Present every line of the data below as a numbered list, leaving out the blank lines and the pictures.

Records from a data source
-=-=-
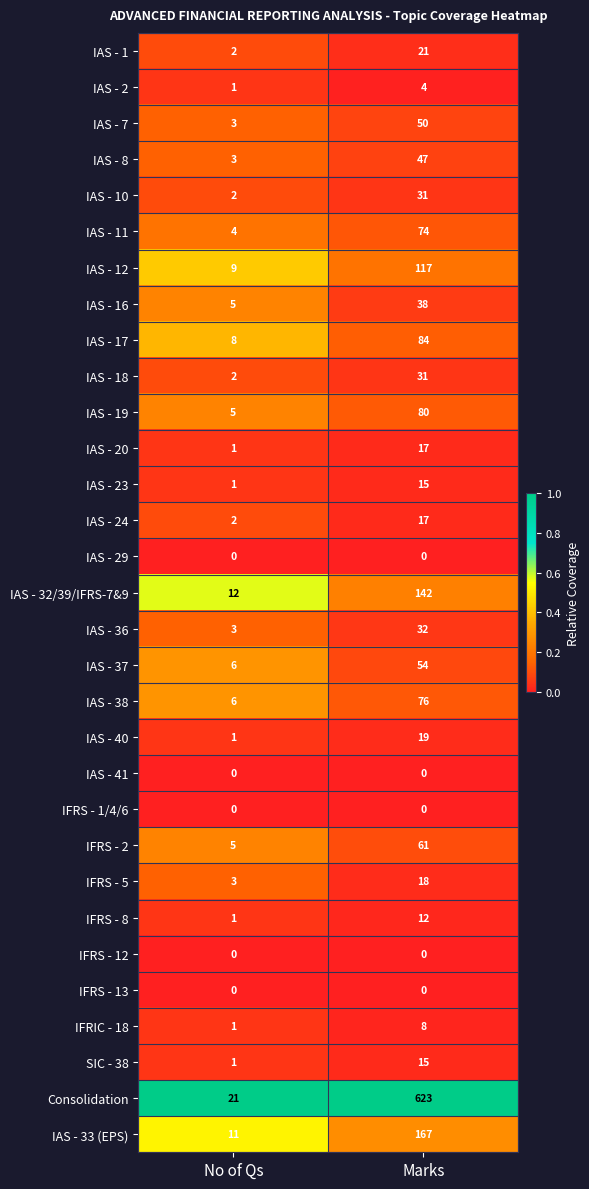

Rank the categories by IAS - 16 value from lowest to highest.

No of Qs, Marks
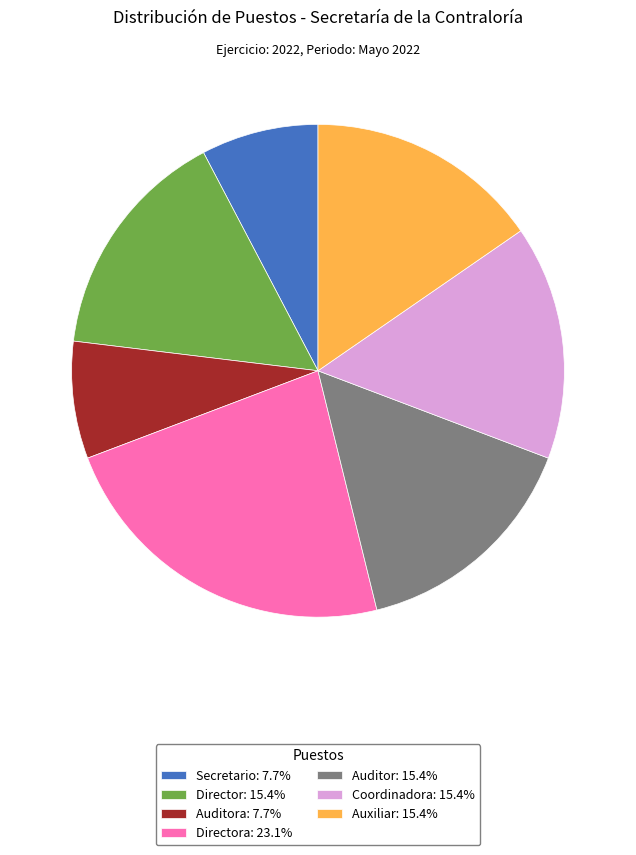

Approximately how many times larger is the value at Auditora: 7.7% compared to Auditor: 15.4%?

0.5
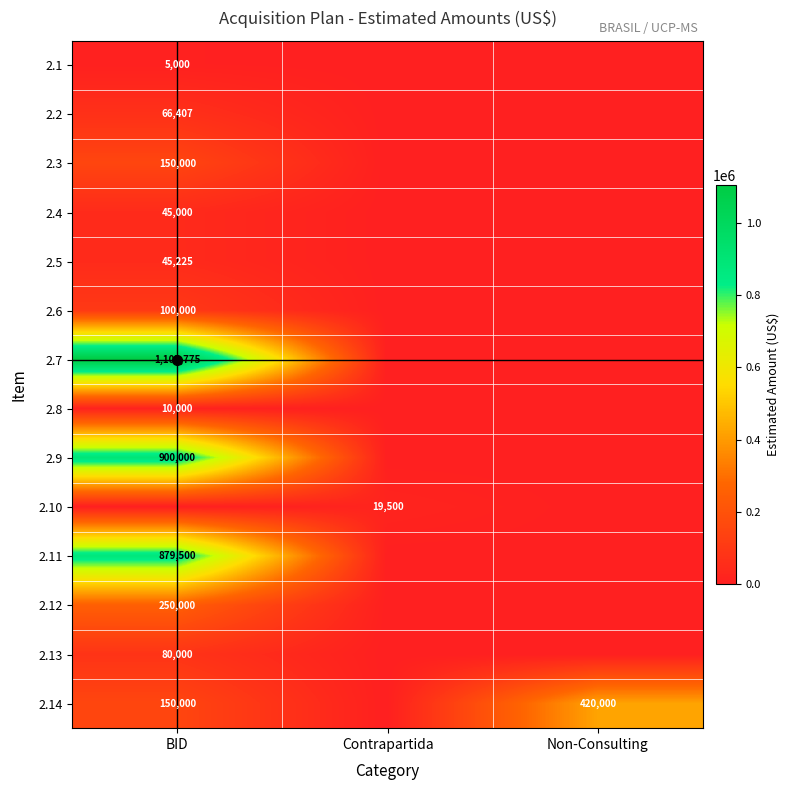

The 2.14 series shows 244050 at BID. True or false?

False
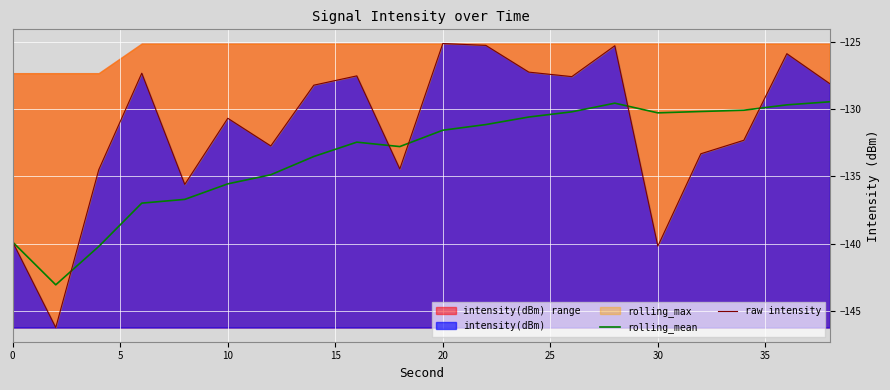

Which series has the widest spread of values?

raw intensity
-=-=-
Completed exercise
1. Rank the categories by IAS - 16 value from lowest to highest.
2. No of Qs, Marks
3. Approximately how many times larger is the value at Auditora: 7.7% compared to Auditor: 15.4%?
4. 0.5
5. The 2.14 series shows 244050 at BID. True or false?
6. False
7. Which series has the widest spread of values?
8. raw intensity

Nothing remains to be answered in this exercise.